O art. 549 do CC afirma que é nula:

Art. 549. Nula é também a doação quanto à parte que exceder à de que o doador, no momento da liberalidade, poderia dispor em testamento.

 

Ação cabível para se obter a anulação:

Ação anulatória de doação inoficiosa (ação de redução).

Obs: em alguns outros julgados, o STJ fala em “ação de nulidade de doação inoficiosa”.

 

Quem pode propor:

Apenas os herdeiros necessários do doador.

 

Prazo:

10 anos (art. 205 do CC).

O STJ entende que, diante da inexistência de prazo específico, a ação de nulidade de doação inoficiosa se submete a prazo vintenário, se regida pelo CC/1916, ou decenal, se regida pelo CC/2002;

 

Quando se inicia esse prazo?

Regra: conta-se a partir do registro do ato jurídico que se pretende anular.

Exceção: essa prazo pode ser iniciado antes se ficar comprovado que, em momento anterior ao registro, o suposto prejudicado já teve ciência inequívoca do ato.

 

Assim, vamos imaginar que:

- a escritura pública de doação de um bem imóvel foi lavrada em 04/04/2004.

- essa doação, contudo, somente foi registrada no registro de imóveis em 05/05/2005.

- em regra, o prazo prescricional para se anular essa doação inoficiosa se iniciou em 05/05/2005, salvo se ficar demonstrado que, antes dessa data, a pessoa prejudicada com a doação já teve ciência inequívoca do ato.

 

Caso concreto julgado pelo STJ:

Rui e Sandra são irmãos.

Em 09/09/2005, foi lavrada escritura pública na qual os pais doaram para Sandra um bem imóvel muito valioso.

Vale ressaltar que essa doação foi inoficiosa, pois atingiu a parte indisponível do patrimônio dos doadores, ferindo o direito de Rui à legítima.

Rui, mesmo não sendo doador nem donatário, participou da assinatura da escritura pública na qualidade de “interveniente-anuente”.

Em 18/05/2009, essa doação foi registrada no cartório de registro de imóveis.

A mãe de Rui e Sandra faleceu em 2014 e o pai morreu em 2017.

Em 22/08/2018, Rui ajuizou ação pedindo a nulidade dessa doação por ser inoficiosa.

Sandra arguiu a prescrição da pretensão considerando que o prazo de 10 anos teria se iniciado em 09/09/2005 (data da lavratura da escritura pública).

Rui se defendeu alegando que o termo inicial da prescrição foi 18/05/2009, quando ocorreu o registro do ato jurídico que se pretende anular.

A 3ª Turma do STJ concordou com os argumentos de Sandra.
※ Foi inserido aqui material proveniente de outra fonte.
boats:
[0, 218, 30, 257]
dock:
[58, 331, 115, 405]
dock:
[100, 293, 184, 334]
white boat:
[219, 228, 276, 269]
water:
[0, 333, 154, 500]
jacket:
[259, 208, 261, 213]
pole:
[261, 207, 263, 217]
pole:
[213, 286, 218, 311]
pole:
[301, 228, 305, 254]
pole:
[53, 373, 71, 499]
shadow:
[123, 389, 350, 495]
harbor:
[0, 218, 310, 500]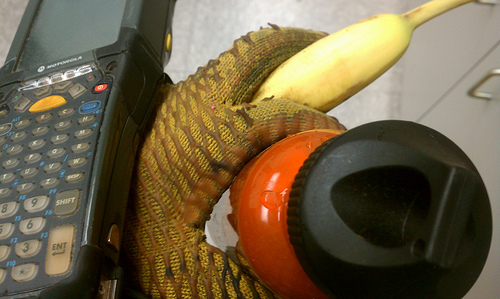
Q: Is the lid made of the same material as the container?
A: Yes, both the lid and the container are made of plastic.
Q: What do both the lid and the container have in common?
A: The material, both the lid and the container are plastic.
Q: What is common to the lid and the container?
A: The material, both the lid and the container are plastic.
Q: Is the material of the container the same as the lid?
A: Yes, both the container and the lid are made of plastic.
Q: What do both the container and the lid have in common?
A: The material, both the container and the lid are plastic.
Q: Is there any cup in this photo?
A: Yes, there is a cup.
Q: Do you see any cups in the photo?
A: Yes, there is a cup.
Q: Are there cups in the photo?
A: Yes, there is a cup.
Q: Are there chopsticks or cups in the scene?
A: Yes, there is a cup.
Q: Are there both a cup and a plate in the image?
A: No, there is a cup but no plates.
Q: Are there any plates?
A: No, there are no plates.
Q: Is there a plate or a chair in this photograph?
A: No, there are no plates or chairs.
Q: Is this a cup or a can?
A: This is a cup.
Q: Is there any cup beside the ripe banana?
A: Yes, there is a cup beside the banana.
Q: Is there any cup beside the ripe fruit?
A: Yes, there is a cup beside the banana.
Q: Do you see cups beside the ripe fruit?
A: Yes, there is a cup beside the banana.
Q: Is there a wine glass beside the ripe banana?
A: No, there is a cup beside the banana.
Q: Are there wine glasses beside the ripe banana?
A: No, there is a cup beside the banana.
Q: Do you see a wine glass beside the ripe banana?
A: No, there is a cup beside the banana.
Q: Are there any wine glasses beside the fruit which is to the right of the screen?
A: No, there is a cup beside the banana.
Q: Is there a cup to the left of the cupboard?
A: Yes, there is a cup to the left of the cupboard.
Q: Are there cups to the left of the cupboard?
A: Yes, there is a cup to the left of the cupboard.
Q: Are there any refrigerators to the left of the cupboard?
A: No, there is a cup to the left of the cupboard.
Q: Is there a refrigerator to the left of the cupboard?
A: No, there is a cup to the left of the cupboard.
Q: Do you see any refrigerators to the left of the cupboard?
A: No, there is a cup to the left of the cupboard.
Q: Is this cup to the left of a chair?
A: No, the cup is to the left of the cupboard.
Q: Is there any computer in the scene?
A: No, there are no computers.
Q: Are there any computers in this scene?
A: No, there are no computers.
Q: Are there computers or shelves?
A: No, there are no computers or shelves.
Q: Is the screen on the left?
A: Yes, the screen is on the left of the image.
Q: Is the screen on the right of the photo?
A: No, the screen is on the left of the image.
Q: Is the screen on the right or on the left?
A: The screen is on the left of the image.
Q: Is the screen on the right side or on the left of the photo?
A: The screen is on the left of the image.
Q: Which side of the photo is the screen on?
A: The screen is on the left of the image.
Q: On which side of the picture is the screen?
A: The screen is on the left of the image.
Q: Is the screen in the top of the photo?
A: Yes, the screen is in the top of the image.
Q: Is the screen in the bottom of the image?
A: No, the screen is in the top of the image.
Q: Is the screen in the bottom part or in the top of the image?
A: The screen is in the top of the image.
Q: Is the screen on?
A: Yes, the screen is on.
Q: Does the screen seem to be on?
A: Yes, the screen is on.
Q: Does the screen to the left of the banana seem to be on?
A: Yes, the screen is on.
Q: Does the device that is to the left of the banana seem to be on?
A: Yes, the screen is on.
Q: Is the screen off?
A: No, the screen is on.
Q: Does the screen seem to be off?
A: No, the screen is on.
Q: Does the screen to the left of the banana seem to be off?
A: No, the screen is on.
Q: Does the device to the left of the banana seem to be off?
A: No, the screen is on.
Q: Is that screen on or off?
A: The screen is on.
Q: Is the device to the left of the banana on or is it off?
A: The screen is on.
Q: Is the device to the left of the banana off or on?
A: The screen is on.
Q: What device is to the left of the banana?
A: The device is a screen.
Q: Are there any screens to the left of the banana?
A: Yes, there is a screen to the left of the banana.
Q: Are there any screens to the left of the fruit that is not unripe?
A: Yes, there is a screen to the left of the banana.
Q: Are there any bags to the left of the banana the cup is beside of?
A: No, there is a screen to the left of the banana.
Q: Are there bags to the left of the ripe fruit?
A: No, there is a screen to the left of the banana.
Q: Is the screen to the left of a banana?
A: Yes, the screen is to the left of a banana.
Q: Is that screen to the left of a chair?
A: No, the screen is to the left of a banana.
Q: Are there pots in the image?
A: No, there are no pots.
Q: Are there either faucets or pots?
A: No, there are no pots or faucets.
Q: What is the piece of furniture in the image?
A: The piece of furniture is a cupboard.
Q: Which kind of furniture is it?
A: The piece of furniture is a cupboard.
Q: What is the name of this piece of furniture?
A: That is a cupboard.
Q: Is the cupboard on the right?
A: Yes, the cupboard is on the right of the image.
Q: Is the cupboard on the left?
A: No, the cupboard is on the right of the image.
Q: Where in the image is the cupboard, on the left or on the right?
A: The cupboard is on the right of the image.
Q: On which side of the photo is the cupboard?
A: The cupboard is on the right of the image.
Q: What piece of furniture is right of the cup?
A: The piece of furniture is a cupboard.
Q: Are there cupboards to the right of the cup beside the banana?
A: Yes, there is a cupboard to the right of the cup.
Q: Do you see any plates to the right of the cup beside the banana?
A: No, there is a cupboard to the right of the cup.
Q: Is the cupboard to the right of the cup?
A: Yes, the cupboard is to the right of the cup.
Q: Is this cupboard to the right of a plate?
A: No, the cupboard is to the right of the cup.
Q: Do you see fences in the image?
A: No, there are no fences.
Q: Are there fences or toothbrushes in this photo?
A: No, there are no fences or toothbrushes.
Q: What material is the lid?
A: The lid is made of plastic.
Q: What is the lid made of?
A: The lid is made of plastic.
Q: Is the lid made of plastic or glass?
A: The lid is made of plastic.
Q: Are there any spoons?
A: No, there are no spoons.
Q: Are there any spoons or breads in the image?
A: No, there are no spoons or breads.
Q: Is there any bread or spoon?
A: No, there are no spoons or breads.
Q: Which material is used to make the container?
A: The container is made of plastic.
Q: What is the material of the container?
A: The container is made of plastic.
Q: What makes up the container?
A: The container is made of plastic.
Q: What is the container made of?
A: The container is made of plastic.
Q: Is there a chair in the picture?
A: No, there are no chairs.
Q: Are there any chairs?
A: No, there are no chairs.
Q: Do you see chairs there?
A: No, there are no chairs.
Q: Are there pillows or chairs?
A: No, there are no chairs or pillows.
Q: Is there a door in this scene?
A: Yes, there is a door.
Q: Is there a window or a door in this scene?
A: Yes, there is a door.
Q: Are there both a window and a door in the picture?
A: No, there is a door but no windows.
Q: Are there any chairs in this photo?
A: No, there are no chairs.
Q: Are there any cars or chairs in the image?
A: No, there are no chairs or cars.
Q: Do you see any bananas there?
A: Yes, there is a banana.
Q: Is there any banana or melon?
A: Yes, there is a banana.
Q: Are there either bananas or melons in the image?
A: Yes, there is a banana.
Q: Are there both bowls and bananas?
A: No, there is a banana but no bowls.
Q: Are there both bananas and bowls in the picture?
A: No, there is a banana but no bowls.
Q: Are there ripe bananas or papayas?
A: Yes, there is a ripe banana.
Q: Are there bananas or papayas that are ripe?
A: Yes, the banana is ripe.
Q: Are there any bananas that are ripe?
A: Yes, there is a ripe banana.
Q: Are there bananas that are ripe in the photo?
A: Yes, there is a ripe banana.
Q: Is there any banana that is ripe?
A: Yes, there is a banana that is ripe.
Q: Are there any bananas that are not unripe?
A: Yes, there is an ripe banana.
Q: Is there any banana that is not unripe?
A: Yes, there is an ripe banana.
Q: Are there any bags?
A: No, there are no bags.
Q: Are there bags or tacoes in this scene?
A: No, there are no bags or tacoes.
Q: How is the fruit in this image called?
A: The fruit is a banana.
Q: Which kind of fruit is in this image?
A: The fruit is a banana.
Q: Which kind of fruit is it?
A: The fruit is a banana.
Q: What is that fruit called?
A: This is a banana.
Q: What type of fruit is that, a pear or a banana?
A: This is a banana.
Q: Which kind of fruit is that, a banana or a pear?
A: This is a banana.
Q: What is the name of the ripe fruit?
A: The fruit is a banana.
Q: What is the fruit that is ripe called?
A: The fruit is a banana.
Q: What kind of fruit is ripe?
A: The fruit is a banana.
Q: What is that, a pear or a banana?
A: That is a banana.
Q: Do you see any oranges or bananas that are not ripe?
A: No, there is a banana but it is ripe.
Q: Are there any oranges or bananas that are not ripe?
A: No, there is a banana but it is ripe.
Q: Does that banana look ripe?
A: Yes, the banana is ripe.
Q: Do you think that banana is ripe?
A: Yes, the banana is ripe.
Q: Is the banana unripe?
A: No, the banana is ripe.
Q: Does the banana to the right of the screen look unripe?
A: No, the banana is ripe.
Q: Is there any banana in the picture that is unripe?
A: No, there is a banana but it is ripe.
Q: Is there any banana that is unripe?
A: No, there is a banana but it is ripe.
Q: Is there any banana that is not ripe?
A: No, there is a banana but it is ripe.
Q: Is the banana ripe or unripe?
A: The banana is ripe.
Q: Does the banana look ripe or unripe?
A: The banana is ripe.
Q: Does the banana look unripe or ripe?
A: The banana is ripe.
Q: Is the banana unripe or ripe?
A: The banana is ripe.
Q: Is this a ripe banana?
A: Yes, this is a ripe banana.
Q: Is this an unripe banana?
A: No, this is a ripe banana.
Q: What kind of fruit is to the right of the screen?
A: The fruit is a banana.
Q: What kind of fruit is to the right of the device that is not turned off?
A: The fruit is a banana.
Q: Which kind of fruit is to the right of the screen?
A: The fruit is a banana.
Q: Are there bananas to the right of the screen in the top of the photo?
A: Yes, there is a banana to the right of the screen.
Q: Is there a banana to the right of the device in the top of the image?
A: Yes, there is a banana to the right of the screen.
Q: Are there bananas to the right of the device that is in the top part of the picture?
A: Yes, there is a banana to the right of the screen.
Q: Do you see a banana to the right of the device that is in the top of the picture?
A: Yes, there is a banana to the right of the screen.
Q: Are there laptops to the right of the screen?
A: No, there is a banana to the right of the screen.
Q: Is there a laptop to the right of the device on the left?
A: No, there is a banana to the right of the screen.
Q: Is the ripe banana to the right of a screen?
A: Yes, the banana is to the right of a screen.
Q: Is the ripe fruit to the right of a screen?
A: Yes, the banana is to the right of a screen.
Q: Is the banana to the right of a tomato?
A: No, the banana is to the right of a screen.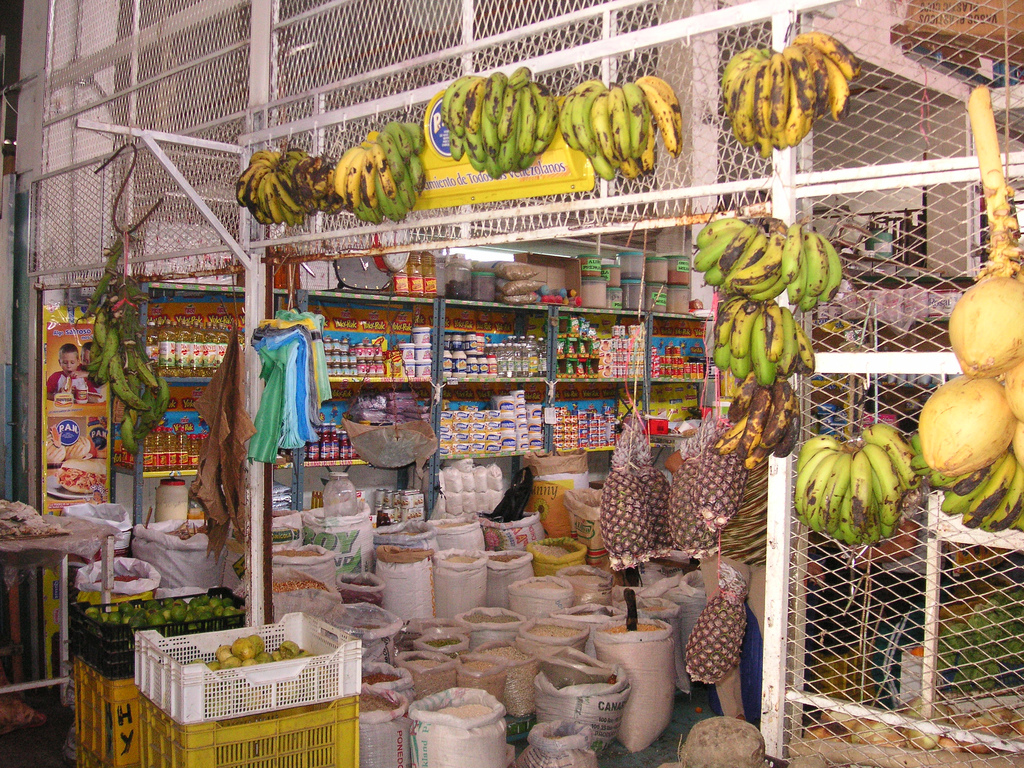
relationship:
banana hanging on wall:
[798, 33, 862, 84] [27, 7, 1016, 767]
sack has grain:
[408, 685, 503, 766] [429, 702, 497, 720]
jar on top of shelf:
[578, 276, 609, 310] [111, 282, 712, 526]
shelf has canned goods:
[111, 282, 712, 526] [554, 404, 581, 450]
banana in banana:
[798, 33, 862, 84] [722, 32, 862, 158]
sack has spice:
[595, 617, 678, 752] [608, 621, 662, 635]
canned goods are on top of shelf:
[554, 404, 581, 450] [111, 282, 712, 526]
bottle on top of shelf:
[152, 423, 168, 474] [111, 282, 712, 526]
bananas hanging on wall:
[427, 67, 562, 177] [27, 7, 1016, 767]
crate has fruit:
[72, 586, 255, 678] [168, 602, 188, 624]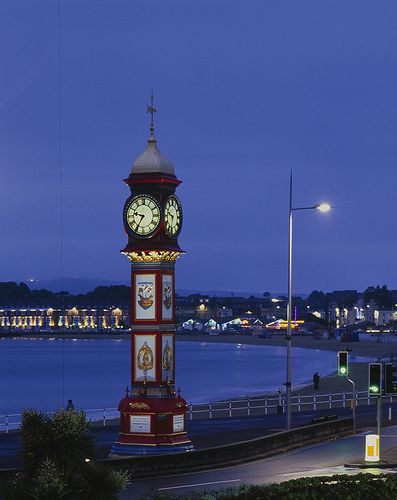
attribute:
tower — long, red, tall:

Confira o que disse a Min. Nancy Andrighi:

“17) Dito de outra maneira, em se tratando de ação de nulidade de doação inoficiosa, o prazo prescricional é contado a partir do registro do ato jurídico que se pretende anular, salvo se houver anterior ciência inequívoca do suposto prejudicado, hipótese em que essa será a data de deflagração do prazo prescricional.

18) Em suma, dado que o recorrente RUI participou, na qualidade de interveniente-anuente, da lavratura de escritura pública de doação do imóvel objeto da alegada doação inoficiosa em 09/09/2005, esse é o termo inicial do prazo prescricional, ainda que o registro desse ato na matrícula do imóvel apenas tenha ocorrido em 18/05/2009, razão pela qual o prazo decenal para impugná-la escoou em 09/09/2015 e a presente ação, somente ajuizada em 22/08/2018, está irremediavelmente prescrita.”